Will the Libertarian Party be a factor in this year's presidential race? It's a long shot, but this is not the election year to assume that there are any certainties.

In the wake of the party's Memorial Day weekend convention in Orlando that nominated Gary Johnson as its presidential candidate for the second straight election year, three polls show the Libertarian ticket attracting 10-11 percent of the vote in a three-way race with Republican Donald Trump and Democrat Hillary Clinton, both of whom have high disapproval ratings. Mr. Johnson won just under 1 percent of the presidential vote in 2012, and 10 percent would put him in potential spoiler territory. Fifteen percent would get him into the fall debates.

The 750 delegates who attended the Libertarian convention raised a formidable ruckus. It was assumed that Mr. Johnson would get the nomination but his choice of former Massachusetts Governor William Weld as his running mate angered many and forced Mr. Johnson to swat aside five challengers.

Mr. Weld's main crime was that as of a week before the convention he was still a Republican, prompting opponents to understandably question his loyalty to his new-found party. One declared that he "sold his soul to the GOP." Another asserted he had "violated the Constitution," though it was not clear how. A failed Libertarian presidential candidate referred unkindly to Mr. Weld's "multiple business ventures that failed and multiple novels that failed." Mr. Weld is more corporate lawyer than businessman, though it is true that as a novelist he has not approached Stephen King's sales numbers.


The former Bay State governor prevailed by a narrow 32 votes on the second ballot. "This is a national ticket," he told the delegates. "We can offer something meaningful and realistic to the country."

Indeed, until he lost his U.S. Senate bid to incumbent Democrat John Kerry in 1996, Mr. Weld was regarded as a potential national player. As governor, he pioneered the socially moderate, fiscally conservative model that many other Republicans, including then-New Mexico Governor Gary Johnson and current Massachusetts Governor Charlie Baker followed.

Witty and self-deprecating, Mr. Weld is a good campaigner. He has varied interests, high among them rock 'n' roll, which makes him unusual among more typical navel-gazing politicians.

Ironically, the Johnson-Weld ticket may have national appeal for the same reasons the duo angered so many Libertarians. Mr. Weld was criticized at the convention for his longtime support of gun control, which most Americans share according to polls. Mr. Johnson was booed for supporting driver's licenses and for saying he would have signed the 1964 Civil Rights Act. There are far more Democrats, Republicans and unenrolled voters than there are Libertarians, and Johnson and Weld may appeal to them as an alternative.
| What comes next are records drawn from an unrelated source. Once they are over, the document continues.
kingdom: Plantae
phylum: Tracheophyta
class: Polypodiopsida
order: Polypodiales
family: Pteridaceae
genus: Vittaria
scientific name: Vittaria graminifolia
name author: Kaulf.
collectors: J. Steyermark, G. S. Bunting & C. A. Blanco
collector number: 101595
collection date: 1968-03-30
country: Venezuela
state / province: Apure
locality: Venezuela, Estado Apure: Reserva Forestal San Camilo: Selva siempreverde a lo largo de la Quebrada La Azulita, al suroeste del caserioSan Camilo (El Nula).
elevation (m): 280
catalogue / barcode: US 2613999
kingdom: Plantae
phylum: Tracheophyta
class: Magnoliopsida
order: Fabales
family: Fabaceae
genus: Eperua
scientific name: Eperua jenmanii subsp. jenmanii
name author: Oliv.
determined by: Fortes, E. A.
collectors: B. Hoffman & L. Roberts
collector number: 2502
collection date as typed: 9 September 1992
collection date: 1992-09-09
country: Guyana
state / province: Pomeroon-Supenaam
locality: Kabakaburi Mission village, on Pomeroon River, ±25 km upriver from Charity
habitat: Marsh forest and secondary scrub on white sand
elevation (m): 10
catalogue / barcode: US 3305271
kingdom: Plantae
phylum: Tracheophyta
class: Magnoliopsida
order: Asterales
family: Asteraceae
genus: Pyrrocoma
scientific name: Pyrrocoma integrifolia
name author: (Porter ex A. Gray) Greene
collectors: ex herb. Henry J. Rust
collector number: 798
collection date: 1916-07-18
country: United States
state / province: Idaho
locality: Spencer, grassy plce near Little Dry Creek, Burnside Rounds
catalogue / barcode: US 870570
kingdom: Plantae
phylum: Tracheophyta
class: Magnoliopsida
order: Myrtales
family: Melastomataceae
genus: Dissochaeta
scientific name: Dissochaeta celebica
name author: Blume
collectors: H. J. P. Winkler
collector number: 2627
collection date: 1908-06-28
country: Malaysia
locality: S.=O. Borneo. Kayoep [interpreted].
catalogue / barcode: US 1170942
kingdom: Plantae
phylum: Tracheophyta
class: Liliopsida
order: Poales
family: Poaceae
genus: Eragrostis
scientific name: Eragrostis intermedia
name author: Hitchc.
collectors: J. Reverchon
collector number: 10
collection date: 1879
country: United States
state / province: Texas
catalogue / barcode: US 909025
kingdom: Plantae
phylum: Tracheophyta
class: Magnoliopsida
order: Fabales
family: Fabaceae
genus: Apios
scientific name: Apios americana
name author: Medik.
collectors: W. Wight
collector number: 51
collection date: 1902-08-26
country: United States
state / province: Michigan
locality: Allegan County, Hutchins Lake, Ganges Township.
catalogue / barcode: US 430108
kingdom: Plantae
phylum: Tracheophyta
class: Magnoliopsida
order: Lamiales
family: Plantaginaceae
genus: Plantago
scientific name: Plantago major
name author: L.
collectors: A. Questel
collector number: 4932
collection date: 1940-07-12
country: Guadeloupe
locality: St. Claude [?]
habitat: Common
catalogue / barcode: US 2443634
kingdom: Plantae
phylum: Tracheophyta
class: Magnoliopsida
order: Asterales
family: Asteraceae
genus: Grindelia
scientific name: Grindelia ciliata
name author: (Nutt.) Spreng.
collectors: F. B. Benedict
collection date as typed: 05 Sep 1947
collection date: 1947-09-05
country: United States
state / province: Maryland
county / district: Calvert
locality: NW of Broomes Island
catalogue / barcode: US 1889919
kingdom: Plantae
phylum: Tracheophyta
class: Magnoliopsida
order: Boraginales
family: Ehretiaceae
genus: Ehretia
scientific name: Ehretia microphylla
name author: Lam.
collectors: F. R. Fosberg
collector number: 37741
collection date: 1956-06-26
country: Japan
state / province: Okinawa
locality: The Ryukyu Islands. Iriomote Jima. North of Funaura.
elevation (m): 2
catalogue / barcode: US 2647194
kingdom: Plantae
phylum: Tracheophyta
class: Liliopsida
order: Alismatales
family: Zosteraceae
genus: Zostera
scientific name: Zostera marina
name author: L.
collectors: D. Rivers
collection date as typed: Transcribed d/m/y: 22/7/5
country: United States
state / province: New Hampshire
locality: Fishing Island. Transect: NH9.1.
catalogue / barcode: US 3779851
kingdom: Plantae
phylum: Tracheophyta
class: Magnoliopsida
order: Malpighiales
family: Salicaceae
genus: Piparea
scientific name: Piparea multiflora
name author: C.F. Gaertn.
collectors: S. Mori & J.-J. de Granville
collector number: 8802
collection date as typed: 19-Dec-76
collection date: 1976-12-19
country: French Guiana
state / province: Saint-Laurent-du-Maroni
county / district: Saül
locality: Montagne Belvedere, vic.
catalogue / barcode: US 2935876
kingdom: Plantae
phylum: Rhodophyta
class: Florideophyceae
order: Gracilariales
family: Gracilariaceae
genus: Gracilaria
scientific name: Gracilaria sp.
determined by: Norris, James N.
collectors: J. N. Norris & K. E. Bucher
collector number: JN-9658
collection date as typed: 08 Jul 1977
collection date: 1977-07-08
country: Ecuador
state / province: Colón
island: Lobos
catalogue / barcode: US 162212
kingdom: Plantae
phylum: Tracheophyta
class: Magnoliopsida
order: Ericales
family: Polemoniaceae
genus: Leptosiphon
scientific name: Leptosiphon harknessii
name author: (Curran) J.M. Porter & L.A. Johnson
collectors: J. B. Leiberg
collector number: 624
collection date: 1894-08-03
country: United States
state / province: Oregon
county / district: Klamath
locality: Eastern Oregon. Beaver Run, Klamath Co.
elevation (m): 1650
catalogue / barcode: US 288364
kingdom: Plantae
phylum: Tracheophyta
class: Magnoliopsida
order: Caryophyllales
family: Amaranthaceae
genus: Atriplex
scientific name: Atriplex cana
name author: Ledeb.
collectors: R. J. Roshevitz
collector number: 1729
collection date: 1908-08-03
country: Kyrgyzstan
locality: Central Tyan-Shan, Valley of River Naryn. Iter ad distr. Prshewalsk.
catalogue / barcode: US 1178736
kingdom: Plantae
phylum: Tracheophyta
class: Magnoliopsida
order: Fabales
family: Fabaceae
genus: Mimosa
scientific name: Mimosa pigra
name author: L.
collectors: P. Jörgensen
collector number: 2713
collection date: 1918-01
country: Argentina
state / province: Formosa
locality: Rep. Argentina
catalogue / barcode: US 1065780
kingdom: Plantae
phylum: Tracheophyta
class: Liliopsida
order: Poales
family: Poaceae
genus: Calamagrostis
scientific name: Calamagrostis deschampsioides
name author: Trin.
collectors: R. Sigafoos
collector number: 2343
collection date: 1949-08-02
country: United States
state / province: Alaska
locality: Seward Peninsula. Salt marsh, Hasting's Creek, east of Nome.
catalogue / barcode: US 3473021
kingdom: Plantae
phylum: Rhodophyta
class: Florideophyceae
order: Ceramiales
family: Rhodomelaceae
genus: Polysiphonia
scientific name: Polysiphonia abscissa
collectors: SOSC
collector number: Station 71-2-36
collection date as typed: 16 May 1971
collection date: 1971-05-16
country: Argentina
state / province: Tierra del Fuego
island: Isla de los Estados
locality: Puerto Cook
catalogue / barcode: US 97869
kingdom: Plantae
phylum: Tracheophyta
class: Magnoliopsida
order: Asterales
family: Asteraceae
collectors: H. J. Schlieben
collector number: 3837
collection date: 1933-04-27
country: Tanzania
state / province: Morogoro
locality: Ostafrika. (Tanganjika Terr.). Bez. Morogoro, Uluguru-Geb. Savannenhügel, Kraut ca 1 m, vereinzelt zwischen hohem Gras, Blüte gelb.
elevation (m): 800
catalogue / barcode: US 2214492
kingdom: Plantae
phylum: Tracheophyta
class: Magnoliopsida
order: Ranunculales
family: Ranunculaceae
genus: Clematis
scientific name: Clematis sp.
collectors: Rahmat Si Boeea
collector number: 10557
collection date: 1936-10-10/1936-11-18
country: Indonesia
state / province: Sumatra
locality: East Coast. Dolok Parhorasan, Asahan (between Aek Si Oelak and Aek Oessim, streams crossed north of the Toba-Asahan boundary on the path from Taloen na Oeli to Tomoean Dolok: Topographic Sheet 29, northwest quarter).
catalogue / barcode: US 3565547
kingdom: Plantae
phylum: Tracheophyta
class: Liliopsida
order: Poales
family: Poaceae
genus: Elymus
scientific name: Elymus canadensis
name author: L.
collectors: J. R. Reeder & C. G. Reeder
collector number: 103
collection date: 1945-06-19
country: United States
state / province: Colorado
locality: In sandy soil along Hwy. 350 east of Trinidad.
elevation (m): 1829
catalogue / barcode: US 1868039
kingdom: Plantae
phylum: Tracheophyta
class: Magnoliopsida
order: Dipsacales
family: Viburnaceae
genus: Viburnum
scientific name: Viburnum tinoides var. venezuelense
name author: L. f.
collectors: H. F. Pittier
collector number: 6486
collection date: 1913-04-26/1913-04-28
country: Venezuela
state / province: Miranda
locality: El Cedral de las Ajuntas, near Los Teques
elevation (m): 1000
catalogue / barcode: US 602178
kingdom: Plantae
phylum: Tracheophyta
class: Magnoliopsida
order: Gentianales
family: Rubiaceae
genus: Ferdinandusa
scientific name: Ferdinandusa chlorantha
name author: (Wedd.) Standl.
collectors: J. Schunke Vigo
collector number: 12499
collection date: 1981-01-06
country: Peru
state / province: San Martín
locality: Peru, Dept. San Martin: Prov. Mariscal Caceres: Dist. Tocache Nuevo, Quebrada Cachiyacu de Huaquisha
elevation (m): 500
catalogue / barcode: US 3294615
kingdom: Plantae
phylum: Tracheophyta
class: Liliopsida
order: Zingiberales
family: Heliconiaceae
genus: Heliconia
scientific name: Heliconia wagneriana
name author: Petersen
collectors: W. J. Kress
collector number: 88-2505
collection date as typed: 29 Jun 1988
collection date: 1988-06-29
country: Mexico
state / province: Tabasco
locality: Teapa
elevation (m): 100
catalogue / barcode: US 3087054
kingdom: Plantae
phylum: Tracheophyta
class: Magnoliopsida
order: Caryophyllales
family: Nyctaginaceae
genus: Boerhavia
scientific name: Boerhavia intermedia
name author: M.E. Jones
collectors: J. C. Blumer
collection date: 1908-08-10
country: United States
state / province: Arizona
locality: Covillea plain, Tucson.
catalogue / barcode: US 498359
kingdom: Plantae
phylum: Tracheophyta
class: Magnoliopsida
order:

The Libertarians' anti-government stance is akin to that of the Republicans, and the ticket is more likely to take votes away from the GOP than Democrats. Like Mr. Weld, Mr. Johnson was a Republican before dropping out of the GOP presidential race in 2012 and joining the Libertarians. Mr. Johnson felt obligated to assure convention delegates that "I'm not Republican lite." Disaffected supporters of Democratic presidential candidate Bernie Sanders could find the Libertarian ticket appealing, in part because of the party's long-held opposition to military interventionism.

The former Massachusetts governor has made it clear that his disgust with the emergence of Donald Trump as the Republican presidential candidate was a primary motivator for his successful pursuit of the second spot on the Libertarian Party ticket. Craven political hacks like House Speaker Paul Ryan are falling in line behind their bigoted, bullying standard-bearer, but Mr. Weld is one Republican who won't surrender his principles. Presumably there are many Republican voters who feel the same way and may give a serious look to the Johnson-Weld ticket.